# Reserves Unit in Waterloo?



## bigni (3 Aug 2004)

Hello everybody,

I was wondering if anybody knows a Reserves Unit near the city of Waterloo. I will be going there in September for post-secondary education with the University of Waterloo. Also, I was hoping if anybody could tell me a little about training in the Reserves. I will be in a co-op program which will not allow me to take any summer semesters off. Hopefully there are units out there that trains alternatively during weekday evenings and weekends.

I am new to this forum. A little background information of myself. I go by the nicname Jey Bigni, currently 17, male. I was previously enrolled with RMC (Royal Military College) and went for training this summer. Half way into the training I decided I didn't want to obligate myself five years of service merely for a subsidized education. I want to serve in the military for a couple of years and eventually join the police force, which is ultimately what I want to do for a career. However, the military will give me a chance to serve my country before I turn 19 (minimal age for police) and while I study full-time.

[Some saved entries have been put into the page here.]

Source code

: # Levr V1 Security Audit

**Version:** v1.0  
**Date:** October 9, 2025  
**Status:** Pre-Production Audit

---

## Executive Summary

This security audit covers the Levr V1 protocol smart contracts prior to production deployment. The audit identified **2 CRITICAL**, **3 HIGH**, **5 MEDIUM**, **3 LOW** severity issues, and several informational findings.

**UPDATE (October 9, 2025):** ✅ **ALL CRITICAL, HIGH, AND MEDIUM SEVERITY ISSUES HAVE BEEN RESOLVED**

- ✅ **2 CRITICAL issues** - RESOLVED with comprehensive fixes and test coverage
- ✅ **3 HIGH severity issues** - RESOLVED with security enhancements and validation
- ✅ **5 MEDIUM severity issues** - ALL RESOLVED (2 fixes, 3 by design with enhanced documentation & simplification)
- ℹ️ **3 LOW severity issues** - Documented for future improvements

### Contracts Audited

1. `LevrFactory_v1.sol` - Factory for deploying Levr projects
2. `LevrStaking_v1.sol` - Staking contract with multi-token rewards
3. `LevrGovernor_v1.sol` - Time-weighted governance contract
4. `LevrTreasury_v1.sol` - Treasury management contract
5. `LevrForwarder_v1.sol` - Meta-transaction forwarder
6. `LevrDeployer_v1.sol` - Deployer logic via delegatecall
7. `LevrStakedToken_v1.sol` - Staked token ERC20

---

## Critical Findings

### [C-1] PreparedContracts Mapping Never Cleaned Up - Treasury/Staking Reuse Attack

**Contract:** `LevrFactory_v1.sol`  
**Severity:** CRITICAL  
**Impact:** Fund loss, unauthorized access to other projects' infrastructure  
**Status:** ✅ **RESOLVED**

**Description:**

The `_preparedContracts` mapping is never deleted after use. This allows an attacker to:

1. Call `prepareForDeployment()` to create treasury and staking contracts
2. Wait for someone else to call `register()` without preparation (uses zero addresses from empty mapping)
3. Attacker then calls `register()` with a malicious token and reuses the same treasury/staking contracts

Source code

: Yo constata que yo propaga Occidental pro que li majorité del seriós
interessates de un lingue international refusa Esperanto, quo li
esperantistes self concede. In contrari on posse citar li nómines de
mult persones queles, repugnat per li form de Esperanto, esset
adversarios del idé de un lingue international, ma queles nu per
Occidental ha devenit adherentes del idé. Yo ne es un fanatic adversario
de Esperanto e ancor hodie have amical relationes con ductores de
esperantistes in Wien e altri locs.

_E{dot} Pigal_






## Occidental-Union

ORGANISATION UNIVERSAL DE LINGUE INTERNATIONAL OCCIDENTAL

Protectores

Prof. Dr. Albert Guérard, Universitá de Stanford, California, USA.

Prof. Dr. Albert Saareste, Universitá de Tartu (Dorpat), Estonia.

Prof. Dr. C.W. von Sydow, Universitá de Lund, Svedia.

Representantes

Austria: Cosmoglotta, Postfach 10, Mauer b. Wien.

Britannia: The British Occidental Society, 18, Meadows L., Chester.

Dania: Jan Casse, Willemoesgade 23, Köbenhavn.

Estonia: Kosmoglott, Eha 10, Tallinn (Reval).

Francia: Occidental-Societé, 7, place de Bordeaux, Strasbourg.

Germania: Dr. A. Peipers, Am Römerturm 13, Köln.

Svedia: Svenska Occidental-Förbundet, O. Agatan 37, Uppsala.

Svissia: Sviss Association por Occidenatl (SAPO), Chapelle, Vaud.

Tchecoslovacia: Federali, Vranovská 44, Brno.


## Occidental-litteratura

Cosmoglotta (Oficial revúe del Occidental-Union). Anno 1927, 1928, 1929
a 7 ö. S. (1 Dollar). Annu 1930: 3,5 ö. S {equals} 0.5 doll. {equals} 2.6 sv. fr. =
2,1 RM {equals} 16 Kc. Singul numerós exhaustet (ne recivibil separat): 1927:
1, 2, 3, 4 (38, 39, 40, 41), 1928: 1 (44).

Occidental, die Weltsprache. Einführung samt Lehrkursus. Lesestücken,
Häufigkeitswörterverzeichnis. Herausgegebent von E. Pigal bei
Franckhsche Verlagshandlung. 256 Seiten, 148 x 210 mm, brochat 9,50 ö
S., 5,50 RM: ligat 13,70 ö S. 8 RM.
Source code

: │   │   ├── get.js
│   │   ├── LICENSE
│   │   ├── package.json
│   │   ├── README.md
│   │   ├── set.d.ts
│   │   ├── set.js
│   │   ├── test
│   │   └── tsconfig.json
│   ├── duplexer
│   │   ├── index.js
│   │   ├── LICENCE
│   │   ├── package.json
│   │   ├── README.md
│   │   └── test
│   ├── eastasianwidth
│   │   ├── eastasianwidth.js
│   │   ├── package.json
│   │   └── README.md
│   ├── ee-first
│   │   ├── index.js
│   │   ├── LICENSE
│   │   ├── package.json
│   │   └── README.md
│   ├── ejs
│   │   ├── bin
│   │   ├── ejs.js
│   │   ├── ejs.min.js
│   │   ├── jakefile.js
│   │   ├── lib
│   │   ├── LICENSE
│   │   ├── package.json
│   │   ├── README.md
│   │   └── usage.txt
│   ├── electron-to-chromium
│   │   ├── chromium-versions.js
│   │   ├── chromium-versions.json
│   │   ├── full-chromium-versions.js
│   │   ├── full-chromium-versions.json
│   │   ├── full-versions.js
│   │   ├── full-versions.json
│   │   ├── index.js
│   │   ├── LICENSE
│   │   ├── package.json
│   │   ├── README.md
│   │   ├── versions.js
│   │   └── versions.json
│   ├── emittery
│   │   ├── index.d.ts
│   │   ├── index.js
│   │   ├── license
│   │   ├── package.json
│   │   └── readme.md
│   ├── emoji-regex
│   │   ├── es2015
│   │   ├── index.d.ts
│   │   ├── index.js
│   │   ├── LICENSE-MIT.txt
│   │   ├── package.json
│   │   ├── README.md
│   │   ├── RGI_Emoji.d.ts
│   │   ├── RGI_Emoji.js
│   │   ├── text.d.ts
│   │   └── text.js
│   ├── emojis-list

Post a reply for me if you have any suggestions for how I should achieve my goals; or if you just want to chit-chat, feel free to add me to your msn.


----------



## Michael OLeary (3 Aug 2004)

The local reserve unit in Kitchener-Waterloo is:

B COMPANY, THE HIGHLAND FUSILIERS OF CANADA
330 GAGE AVE
KITCHENER ON  N2M 5C9

You may find it difficult coordinationg Reserve service around a Co-op program schedule.


----------



## rormson (3 Aug 2004)

31 CER (The Elgins) have set up shop in Waterloo - 550 Parkside Drive. There is a discussion in Army.ca in the Forums/The Field/Engineers area of the site.


----------